Personal information
- Born: October 3, 1986 (age 39) Meridian, Idaho, U.S.
- Listed height: 5 ft 10 in (1.78 m)
- Listed weight: 190 lb (86 kg)

Career information
- High school: Meridian (Meridian, Idaho)
- College: Boise State (2007–2010)
- NFL draft: 2011: undrafted

Career history
- Utah Blaze (2011–2013); Jacksonville Sharks (2016)*; Spokane Empire (2016–2017); Idaho Horsemen (2019);
- * Offseason and/or practice squad member only

Career AFL statistics
- Field goals made: 3
- Field goals attempted: 7
- Extra points made: 232
- Extra points attempted: 276
- Tackles: 12
- Stats at ArenaFan.com

= Kyle Brotzman =

American football player (born 1986)

Kyle Brotzman (born October 3, 1986) is an American former professional football placekicker. He was a member of the Utah Blaze, Jacksonville Sharks, Spokane Empire, and Idaho Horsemen.

==College career==
He played for the Boise State Broncos. A former walk-on, he became the Broncos' starting kicker and punter.

He garnered second-team All-WAC honors in 2007 and was Boise State's co-Special Teams Player of the Year in 2008. In the 2010 Fiesta Bowl, Brotzman threw a fourth-down pass out of punt formation that led to the Broncos' winning touchdown.

Brotzman gained national media attention when he missed two late-game field goals in the November 26, 2010 game versus the Nevada Wolf Pack. The first one, a 26-yarder at the end of regulation, would have sealed a victory for the Broncos as time ran out. The second failed attempt would have put the Broncos ahead in overtime, and was a 29-yard try. Nevada went on to win the game 34–31, dealing Boise State its first defeat of the 2010 season. Boise State coach Chris Petersen refused to directly blame the loss on Brotzman, stating that "one play can win a game but one play can't lose it. There's a lot of plays to be made that we didn't make for whatever reason." Meanwhile, Nevada's coach, Chris Ault characterized his win as the greatest in the program's history.
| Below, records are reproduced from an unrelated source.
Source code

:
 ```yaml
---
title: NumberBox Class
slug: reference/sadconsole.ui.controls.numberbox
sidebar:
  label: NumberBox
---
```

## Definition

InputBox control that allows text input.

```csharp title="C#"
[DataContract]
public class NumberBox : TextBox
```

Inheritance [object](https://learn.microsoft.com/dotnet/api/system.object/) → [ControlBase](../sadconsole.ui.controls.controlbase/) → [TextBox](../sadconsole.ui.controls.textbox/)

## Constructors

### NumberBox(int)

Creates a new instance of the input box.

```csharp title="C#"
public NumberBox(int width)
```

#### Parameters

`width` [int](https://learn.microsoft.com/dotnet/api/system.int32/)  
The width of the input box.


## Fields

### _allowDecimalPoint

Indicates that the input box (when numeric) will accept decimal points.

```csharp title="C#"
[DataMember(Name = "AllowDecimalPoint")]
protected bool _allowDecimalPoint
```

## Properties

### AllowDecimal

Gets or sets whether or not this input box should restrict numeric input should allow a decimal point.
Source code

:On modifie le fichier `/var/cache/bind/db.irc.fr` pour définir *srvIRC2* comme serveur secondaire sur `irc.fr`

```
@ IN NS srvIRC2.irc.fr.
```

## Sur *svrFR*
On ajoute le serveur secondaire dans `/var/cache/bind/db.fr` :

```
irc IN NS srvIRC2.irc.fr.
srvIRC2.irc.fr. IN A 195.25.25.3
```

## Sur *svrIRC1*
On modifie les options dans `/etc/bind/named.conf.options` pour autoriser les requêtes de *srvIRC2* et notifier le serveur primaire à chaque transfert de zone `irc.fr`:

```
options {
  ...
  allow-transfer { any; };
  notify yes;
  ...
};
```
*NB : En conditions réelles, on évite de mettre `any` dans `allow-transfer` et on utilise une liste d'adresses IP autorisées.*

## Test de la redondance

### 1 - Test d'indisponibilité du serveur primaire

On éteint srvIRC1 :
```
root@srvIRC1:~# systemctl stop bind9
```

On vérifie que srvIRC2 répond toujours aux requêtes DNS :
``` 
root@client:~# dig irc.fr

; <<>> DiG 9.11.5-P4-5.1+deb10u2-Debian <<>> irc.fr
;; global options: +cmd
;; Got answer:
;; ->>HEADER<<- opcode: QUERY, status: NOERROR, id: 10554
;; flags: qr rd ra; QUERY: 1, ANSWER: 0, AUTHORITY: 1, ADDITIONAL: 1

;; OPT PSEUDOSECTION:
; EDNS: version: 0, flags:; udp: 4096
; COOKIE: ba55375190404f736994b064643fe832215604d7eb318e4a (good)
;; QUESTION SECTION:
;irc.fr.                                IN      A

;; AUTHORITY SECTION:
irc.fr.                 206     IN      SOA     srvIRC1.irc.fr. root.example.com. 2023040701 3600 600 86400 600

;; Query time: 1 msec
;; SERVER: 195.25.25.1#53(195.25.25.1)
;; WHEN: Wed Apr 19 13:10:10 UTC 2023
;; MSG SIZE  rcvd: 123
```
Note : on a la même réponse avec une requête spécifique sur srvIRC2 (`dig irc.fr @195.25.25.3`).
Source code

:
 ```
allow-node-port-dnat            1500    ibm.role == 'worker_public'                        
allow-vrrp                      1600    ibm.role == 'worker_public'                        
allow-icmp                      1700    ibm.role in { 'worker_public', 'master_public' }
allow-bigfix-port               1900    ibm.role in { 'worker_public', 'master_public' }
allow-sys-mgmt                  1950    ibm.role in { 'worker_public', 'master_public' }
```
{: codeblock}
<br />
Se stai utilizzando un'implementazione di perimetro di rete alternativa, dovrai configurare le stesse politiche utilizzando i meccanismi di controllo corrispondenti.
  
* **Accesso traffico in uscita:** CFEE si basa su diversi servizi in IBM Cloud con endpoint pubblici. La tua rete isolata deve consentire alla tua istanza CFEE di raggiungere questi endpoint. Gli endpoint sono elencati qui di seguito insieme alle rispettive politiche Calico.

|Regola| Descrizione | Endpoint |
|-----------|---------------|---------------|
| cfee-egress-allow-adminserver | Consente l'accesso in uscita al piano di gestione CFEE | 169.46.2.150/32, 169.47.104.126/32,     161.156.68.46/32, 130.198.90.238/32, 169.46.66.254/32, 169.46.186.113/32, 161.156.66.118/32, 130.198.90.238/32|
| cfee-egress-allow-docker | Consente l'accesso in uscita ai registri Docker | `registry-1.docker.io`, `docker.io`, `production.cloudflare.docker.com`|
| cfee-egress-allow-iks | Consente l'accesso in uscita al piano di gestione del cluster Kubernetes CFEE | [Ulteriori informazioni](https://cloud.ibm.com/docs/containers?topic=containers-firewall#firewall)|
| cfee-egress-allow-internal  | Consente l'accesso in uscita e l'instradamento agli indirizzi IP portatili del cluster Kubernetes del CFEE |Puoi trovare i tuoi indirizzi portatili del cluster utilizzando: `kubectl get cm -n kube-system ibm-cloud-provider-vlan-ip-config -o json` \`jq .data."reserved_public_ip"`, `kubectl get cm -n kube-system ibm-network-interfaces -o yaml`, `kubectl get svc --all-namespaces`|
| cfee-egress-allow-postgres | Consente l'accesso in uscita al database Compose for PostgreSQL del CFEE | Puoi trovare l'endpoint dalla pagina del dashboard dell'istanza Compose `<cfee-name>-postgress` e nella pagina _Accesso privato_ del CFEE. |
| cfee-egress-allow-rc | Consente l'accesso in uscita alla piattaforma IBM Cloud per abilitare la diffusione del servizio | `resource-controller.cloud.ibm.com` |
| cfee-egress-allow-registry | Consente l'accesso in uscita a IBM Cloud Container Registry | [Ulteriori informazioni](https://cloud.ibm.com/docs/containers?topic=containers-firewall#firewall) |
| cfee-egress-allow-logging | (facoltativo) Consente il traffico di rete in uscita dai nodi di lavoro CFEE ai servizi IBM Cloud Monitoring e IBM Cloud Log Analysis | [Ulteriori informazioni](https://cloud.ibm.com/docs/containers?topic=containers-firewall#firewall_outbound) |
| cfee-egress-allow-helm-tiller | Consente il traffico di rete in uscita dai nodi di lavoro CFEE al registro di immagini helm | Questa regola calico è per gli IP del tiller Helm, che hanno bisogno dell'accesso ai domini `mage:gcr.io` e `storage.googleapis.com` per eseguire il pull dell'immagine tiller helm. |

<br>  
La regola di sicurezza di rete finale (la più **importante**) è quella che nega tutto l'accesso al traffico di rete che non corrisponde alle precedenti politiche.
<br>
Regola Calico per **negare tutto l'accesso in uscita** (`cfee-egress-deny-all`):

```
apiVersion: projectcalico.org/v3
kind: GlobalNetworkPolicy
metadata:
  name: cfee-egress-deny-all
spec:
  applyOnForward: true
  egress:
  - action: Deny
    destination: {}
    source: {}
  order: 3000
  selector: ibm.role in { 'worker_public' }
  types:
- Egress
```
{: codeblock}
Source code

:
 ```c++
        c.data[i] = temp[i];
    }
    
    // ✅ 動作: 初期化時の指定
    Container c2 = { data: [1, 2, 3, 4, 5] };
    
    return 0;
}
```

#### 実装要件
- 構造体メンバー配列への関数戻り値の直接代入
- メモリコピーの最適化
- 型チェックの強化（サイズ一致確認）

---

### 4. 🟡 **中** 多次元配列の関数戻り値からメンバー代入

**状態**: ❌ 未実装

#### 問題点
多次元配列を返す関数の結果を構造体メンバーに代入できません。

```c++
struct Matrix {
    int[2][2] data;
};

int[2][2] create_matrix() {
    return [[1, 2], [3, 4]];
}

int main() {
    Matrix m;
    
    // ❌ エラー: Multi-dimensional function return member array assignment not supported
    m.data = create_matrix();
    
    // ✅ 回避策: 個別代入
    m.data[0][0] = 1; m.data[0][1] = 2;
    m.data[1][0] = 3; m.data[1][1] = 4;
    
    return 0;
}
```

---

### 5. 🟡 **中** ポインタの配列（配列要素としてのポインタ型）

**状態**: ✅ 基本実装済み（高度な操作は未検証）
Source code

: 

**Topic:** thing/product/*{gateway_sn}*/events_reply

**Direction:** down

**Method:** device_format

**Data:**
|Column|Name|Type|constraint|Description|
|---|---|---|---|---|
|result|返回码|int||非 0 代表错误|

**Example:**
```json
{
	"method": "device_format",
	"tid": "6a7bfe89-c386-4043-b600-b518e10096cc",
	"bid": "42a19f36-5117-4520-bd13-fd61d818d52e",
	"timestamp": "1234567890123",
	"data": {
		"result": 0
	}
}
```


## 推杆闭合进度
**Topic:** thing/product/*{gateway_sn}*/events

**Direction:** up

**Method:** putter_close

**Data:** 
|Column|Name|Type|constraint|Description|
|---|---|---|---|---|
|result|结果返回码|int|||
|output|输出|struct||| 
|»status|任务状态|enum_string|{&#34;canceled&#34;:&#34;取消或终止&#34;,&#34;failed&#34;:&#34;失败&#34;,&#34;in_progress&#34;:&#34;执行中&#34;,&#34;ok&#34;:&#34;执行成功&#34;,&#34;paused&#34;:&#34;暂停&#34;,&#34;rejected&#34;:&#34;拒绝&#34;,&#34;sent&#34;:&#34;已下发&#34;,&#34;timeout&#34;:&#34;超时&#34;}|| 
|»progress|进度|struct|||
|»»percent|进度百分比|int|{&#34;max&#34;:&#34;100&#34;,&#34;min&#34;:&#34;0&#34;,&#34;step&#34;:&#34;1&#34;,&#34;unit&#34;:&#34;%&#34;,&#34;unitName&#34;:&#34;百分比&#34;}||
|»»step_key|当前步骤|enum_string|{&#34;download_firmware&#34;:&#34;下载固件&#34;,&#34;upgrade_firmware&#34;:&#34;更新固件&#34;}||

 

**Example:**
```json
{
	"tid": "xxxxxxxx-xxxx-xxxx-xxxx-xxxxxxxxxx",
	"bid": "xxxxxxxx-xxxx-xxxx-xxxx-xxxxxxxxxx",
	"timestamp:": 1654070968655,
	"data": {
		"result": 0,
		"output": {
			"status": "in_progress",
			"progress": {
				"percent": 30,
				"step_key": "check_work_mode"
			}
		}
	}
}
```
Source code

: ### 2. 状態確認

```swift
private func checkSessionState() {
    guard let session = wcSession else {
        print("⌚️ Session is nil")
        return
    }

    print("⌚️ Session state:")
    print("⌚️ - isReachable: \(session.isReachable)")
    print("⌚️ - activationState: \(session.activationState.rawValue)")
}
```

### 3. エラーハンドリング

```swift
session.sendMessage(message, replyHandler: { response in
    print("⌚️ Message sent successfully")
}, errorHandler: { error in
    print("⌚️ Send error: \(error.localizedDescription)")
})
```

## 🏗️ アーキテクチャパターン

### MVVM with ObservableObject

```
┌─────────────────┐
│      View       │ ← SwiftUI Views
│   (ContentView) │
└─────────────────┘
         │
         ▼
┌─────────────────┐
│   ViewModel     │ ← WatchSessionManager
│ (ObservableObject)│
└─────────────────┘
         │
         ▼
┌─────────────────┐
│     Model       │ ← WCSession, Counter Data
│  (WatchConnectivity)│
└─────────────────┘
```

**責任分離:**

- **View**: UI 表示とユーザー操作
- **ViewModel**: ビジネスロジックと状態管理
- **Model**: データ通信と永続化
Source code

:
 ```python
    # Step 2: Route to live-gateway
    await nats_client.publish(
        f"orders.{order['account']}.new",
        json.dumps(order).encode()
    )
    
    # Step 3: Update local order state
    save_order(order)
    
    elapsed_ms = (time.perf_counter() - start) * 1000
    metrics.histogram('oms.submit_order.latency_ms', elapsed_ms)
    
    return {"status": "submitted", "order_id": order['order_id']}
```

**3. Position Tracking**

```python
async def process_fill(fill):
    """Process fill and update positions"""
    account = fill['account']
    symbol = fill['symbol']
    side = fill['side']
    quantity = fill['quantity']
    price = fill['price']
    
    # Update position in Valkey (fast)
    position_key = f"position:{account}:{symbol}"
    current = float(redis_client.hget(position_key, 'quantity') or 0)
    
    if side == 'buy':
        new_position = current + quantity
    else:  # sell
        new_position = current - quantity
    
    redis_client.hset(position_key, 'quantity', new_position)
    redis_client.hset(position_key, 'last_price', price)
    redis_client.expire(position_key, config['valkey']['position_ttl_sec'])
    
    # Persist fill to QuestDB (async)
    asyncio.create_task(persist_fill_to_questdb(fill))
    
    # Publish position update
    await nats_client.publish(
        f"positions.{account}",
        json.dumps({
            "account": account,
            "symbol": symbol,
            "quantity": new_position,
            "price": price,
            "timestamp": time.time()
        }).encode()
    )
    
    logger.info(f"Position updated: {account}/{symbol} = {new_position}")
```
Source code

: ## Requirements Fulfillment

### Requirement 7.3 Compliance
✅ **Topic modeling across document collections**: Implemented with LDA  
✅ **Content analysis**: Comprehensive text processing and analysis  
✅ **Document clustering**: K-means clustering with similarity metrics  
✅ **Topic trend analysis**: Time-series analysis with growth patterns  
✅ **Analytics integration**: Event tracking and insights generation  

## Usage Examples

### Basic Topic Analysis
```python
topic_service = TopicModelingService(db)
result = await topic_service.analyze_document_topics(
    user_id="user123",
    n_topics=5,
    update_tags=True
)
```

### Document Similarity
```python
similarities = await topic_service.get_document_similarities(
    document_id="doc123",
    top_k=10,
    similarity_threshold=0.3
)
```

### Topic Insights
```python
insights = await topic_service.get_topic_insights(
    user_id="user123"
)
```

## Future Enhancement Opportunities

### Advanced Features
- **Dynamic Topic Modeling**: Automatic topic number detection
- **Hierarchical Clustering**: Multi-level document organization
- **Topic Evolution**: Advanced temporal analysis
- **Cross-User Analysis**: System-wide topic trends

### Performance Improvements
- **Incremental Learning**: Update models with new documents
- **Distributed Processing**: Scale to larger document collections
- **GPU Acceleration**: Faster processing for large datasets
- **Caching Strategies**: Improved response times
After the game, over 45,000 Broncos fans showed their support for Brotzman on Facebook. However, he was also the recipient of death threats and hate-mail from angered Boise State fans. He graduated with the record for the most points in NCAA history by a Division I kicker.*

==Professional career==
On June 15, 2011, he signed with the Utah Blaze of the Arena Football League. He debuted in Utah Blaze's 81-40 victory over the Pittsburgh Power.

On November 12, 2015, Brotzman was assigned to the Jacksonville Sharks. On March 10, 2016, Brotzman was placed on reassignment.

Brotzman was signed by the Spokane Empire on April 7, 2016. He was released on April 12, 2016. On March 10, 2017, Brotzman once again signed with the Empire. He was released on March 15, 2017.

On April 4, 2019, the Idaho Horsemen announced that Brotzman had signed with the team.